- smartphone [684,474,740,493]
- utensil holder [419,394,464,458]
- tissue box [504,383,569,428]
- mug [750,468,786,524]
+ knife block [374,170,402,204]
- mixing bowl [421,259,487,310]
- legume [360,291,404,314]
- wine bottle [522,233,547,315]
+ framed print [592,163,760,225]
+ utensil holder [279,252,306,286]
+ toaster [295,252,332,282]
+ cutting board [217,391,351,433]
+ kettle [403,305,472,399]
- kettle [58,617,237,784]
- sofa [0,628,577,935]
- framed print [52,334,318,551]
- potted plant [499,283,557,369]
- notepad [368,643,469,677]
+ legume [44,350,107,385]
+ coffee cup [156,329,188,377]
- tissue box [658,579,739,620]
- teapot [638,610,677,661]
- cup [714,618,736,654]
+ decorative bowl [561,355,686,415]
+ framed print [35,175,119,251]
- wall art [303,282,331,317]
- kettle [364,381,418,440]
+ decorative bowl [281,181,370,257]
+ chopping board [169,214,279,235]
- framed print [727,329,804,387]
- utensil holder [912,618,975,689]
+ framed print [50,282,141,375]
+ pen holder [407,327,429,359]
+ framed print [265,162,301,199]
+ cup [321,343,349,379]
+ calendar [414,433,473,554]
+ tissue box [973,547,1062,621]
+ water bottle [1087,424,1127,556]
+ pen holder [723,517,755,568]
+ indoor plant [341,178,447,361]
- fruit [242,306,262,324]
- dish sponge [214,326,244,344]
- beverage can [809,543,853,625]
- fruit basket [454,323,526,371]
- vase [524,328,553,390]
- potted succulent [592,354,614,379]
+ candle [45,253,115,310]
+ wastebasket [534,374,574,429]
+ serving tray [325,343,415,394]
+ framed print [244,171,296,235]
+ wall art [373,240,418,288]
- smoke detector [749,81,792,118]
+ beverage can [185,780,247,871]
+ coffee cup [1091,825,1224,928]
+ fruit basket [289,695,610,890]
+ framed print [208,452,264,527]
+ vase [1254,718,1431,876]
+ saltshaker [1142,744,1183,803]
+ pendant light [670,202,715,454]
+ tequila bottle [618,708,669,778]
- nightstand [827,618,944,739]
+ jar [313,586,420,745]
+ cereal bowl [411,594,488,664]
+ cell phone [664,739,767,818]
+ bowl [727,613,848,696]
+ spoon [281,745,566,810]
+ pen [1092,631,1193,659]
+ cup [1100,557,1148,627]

※

● DIRECTIONS:
All lines in the listing above from the line containing "decorative bowl [281,181,370,257]" to the line containing "- dish sponge [214,326,244,344]", inclusive, should be retyped exactly; no other lines should appear.

● TASK RESPONSE:
+ decorative bowl [281,181,370,257]
+ chopping board [169,214,279,235]
- framed print [727,329,804,387]
- utensil holder [912,618,975,689]
+ framed print [50,282,141,375]
+ pen holder [407,327,429,359]
+ framed print [265,162,301,199]
+ cup [321,343,349,379]
+ calendar [414,433,473,554]
+ tissue box [973,547,1062,621]
+ water bottle [1087,424,1127,556]
+ pen holder [723,517,755,568]
+ indoor plant [341,178,447,361]
- fruit [242,306,262,324]
- dish sponge [214,326,244,344]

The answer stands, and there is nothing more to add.